Buruknya DAya Serap Anggaran Negara...


LAGI-LAGI terjadi anggaran negara hangus karena tidak terserap. Untuk tahun ini besarnya sekitar 10% dari pagu Anggaran Pendapatan dan Belanja Negara Perubahan 2007 atau jumlahnya mencapai Rp75,23 triliun.
Sebagian besar anggaran yang hangus itu adalah untuk membiayai belanja modal, dana alokasi khusus, dan sejumlah proyek infrastruktur. Misalnya, anggaran belanja modal sampai akhir November 2007 hangus 40% lebih. Contoh lain berbagai proyek infrastruktur yang didanai bantuan luar negeri pada 2007 dipastikan tidak akan terwujud.
Maka, di satu pihak negara menjerit sulit memacu pendapatan untuk memenuhi belanja negara, namun di lain pihak kementerian, lembaga negara, dan pemerintah daerah sebagai pengguna anggaran ternyata membiarkannya hangus.
Salah satu faktornya ialah menyangkut batas waktu. Negara mestinya bisa melakukan terobosan, memperpanjang masa pembayaran anggaran proyek hingga Maret. Pada faktanya ada tenggang waktu yang vakum sejak batas akhir penerbitan surat perintah pembayaran langsung pada 14 Desember hingga mulai berlakunya tahun anggaran berikutnya.
Faktor lain birokrasi yang menyebabkan dana alokasi khusus (DAK) bagaikan bermain pingpong. Petunjuk teknisnya dikoordinasikan Menteri Dalam negeri. Adapun daerah penerima wajib mencantumkan alokasi dan penggunaannya di dalam APBD. Maka, dana alokasi khusus bisa bolak-balik antara Depdagri dan pemda. Belum lagi ditambah faktor berlarut-larutnya pembahasan APBD di DPRD. Tidak mengherankan jika salah satu penyebab tidak terserapnya anggaran adalah karena dana alokasi khusus,
yang juga menjadi penghambat munculnya perlawanan dari masyarakat. Sangat ironis, proyek infrastruktur ditolak masyarakat. Misalnya, pembangunan jalan tol terhenti lama hanya gara-gara ada pihak tertentu yang menolak jalan tol itu melintasi lahan miliknya.
Masalah pembebasan tanah menjadi penghambat pembangunan infrastruktur yang sangat fenomenal.
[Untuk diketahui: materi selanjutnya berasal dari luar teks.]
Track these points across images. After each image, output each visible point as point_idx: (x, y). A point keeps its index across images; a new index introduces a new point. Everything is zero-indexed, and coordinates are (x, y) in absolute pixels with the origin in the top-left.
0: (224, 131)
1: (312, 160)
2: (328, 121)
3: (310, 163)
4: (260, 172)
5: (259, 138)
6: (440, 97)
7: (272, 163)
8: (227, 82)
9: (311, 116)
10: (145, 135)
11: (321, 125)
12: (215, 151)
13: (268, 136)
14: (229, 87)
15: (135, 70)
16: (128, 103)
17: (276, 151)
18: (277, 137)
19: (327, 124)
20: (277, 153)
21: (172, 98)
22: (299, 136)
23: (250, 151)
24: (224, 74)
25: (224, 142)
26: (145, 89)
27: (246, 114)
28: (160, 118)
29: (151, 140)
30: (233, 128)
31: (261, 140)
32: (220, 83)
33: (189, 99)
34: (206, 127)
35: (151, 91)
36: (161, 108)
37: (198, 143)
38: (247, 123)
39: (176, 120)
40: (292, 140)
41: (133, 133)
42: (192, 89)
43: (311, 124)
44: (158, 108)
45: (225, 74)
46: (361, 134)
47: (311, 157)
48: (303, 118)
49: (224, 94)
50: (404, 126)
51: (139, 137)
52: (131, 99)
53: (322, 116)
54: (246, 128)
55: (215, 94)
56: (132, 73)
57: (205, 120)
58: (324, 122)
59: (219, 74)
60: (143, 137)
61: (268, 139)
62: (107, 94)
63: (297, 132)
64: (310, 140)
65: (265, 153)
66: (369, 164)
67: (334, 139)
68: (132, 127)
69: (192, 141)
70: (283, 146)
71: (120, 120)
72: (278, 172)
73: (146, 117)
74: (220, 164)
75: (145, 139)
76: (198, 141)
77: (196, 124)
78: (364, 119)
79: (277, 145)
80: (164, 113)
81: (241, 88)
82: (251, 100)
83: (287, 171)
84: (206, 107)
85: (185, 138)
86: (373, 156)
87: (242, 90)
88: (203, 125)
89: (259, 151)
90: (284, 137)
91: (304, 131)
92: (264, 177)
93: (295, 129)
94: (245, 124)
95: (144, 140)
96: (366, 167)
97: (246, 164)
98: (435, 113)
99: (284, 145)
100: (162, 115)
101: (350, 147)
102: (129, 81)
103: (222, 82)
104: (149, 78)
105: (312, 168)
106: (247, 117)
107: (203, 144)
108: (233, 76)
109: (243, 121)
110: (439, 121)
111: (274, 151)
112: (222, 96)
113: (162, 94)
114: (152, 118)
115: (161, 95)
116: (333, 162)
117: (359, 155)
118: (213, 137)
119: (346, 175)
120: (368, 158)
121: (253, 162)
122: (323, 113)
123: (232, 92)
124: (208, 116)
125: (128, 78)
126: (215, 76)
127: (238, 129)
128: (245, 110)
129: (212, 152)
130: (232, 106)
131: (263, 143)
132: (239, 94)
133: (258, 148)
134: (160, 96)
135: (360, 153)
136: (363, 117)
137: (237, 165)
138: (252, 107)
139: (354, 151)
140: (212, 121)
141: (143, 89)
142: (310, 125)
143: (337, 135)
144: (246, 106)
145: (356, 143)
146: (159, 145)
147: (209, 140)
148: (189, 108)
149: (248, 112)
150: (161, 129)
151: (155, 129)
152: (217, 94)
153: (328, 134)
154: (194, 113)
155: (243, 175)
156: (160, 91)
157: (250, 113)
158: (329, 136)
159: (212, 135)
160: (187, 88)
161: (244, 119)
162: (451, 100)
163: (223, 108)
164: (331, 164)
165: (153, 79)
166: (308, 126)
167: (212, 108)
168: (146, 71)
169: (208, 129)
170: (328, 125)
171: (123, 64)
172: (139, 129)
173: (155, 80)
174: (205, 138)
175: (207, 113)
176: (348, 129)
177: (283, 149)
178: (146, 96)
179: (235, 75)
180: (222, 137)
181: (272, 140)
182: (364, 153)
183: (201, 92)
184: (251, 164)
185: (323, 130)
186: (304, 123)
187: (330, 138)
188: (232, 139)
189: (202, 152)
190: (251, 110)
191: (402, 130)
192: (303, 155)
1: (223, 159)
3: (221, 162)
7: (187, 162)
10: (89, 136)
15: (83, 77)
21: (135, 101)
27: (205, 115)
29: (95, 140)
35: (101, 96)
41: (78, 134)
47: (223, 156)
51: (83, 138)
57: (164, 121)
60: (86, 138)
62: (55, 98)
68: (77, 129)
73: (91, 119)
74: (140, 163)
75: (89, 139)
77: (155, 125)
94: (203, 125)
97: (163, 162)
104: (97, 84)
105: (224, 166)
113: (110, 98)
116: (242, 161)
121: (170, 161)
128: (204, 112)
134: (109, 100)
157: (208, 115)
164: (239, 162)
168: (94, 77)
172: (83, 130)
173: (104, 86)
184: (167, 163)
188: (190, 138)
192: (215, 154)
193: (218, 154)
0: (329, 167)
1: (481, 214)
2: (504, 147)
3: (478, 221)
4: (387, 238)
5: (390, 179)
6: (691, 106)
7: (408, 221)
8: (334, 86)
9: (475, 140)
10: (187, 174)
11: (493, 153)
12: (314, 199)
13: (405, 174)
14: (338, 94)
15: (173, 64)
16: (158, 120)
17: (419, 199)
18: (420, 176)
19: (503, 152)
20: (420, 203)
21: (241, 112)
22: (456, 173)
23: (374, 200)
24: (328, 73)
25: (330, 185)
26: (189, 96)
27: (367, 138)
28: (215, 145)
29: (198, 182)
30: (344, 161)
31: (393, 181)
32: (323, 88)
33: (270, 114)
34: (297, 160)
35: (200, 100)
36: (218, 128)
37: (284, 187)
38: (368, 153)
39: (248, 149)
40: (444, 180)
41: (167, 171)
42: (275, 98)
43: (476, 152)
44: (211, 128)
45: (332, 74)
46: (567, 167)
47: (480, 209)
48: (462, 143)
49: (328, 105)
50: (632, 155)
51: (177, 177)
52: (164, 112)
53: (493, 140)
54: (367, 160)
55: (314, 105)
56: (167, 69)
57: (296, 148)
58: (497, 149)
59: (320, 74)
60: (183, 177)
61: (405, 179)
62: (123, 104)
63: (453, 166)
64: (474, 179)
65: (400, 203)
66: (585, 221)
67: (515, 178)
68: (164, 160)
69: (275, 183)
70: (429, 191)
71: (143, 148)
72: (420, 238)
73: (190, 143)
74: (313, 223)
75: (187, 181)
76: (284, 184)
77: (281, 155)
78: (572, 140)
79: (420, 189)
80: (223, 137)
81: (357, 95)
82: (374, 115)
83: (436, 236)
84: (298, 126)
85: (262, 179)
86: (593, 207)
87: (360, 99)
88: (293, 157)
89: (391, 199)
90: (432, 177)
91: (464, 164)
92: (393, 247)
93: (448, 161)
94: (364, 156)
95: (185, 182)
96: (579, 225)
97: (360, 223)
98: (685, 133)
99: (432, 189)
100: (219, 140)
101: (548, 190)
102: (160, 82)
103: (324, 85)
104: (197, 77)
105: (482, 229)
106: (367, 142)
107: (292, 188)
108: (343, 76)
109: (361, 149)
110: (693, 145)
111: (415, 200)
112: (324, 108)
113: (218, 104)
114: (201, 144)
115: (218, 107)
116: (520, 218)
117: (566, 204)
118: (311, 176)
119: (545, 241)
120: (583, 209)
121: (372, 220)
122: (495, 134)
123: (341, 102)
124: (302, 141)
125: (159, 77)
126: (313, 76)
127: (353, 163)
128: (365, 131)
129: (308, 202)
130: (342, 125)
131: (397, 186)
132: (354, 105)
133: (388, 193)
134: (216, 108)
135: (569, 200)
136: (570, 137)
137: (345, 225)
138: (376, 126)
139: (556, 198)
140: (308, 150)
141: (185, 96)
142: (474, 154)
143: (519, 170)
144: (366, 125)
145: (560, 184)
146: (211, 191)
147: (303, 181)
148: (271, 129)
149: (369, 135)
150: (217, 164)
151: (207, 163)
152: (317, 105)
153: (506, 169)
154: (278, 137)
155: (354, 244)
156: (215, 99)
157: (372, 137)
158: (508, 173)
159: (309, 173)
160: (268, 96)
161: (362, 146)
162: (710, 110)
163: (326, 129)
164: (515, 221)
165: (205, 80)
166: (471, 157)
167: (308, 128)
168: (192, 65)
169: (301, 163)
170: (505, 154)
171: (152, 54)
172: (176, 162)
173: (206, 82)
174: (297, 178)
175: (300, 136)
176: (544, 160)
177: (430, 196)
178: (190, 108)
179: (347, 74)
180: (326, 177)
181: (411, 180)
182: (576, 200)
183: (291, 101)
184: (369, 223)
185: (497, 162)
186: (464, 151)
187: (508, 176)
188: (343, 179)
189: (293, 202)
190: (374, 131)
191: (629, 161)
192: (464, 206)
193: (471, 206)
Sudah pasti tidak ada harga tanah yang seberapa pun tingginya akan menyenangkan semua pemilik tanah. Pembangunan infrastruktur yang sangat penting bagi bergeraknya sektor riil dan pada gilirannya memacu pertumbuhan ekonomi serta menciptakan lapangan kerja dikalahkan bahkan tunduk oleh kepentingan segelintir orang.
Pada titik itu patutlah mempersoalkan efektivitas kekuasaan pemerintah untuk menegakkan kepentingan umum tanpa menginjak-injak kepentingan privat. Sekurang-kurangnya, layak mempertanyakan sikap responsif pemerintah yang sigap dan cepat, misalnya dengan segera membawa persoalan pembebasan tanah ke pengadilan.
Yang sekarang cenderung terjadi membiarkan proyek terkatung-katung, bertahun-tahun. Tidak ada kepastian. Bila jalan perundingan gagal, mengapa menunda membawanya ke muka hukum?
Memang, tak ada lagi jalan pintas yang gampang bagi siapa pun yang memerintah. Tidak ada lagi pilihan main gusur. Bahkan, kepastian harga tanah yang telah disepakati, dan telah pula dibayar pemerintah, sesewaktu dapat dibatalkan secara sepihak dengan alasan yang dibuat-buat.
Buruknya daya serap anggaran negara hanyalah persoalan permukaan. Jauh di bawah kulit, sebagian bersemayam buruknya birokrasi, sebagian lagi bertengger buruknya sikap masyarakat terhadap kepentingan bersama. Itulah sebabnya, bangsa ini seperti jalan di tempat, bahkan untuk sejumlah hal berjalan mundur ke belakang.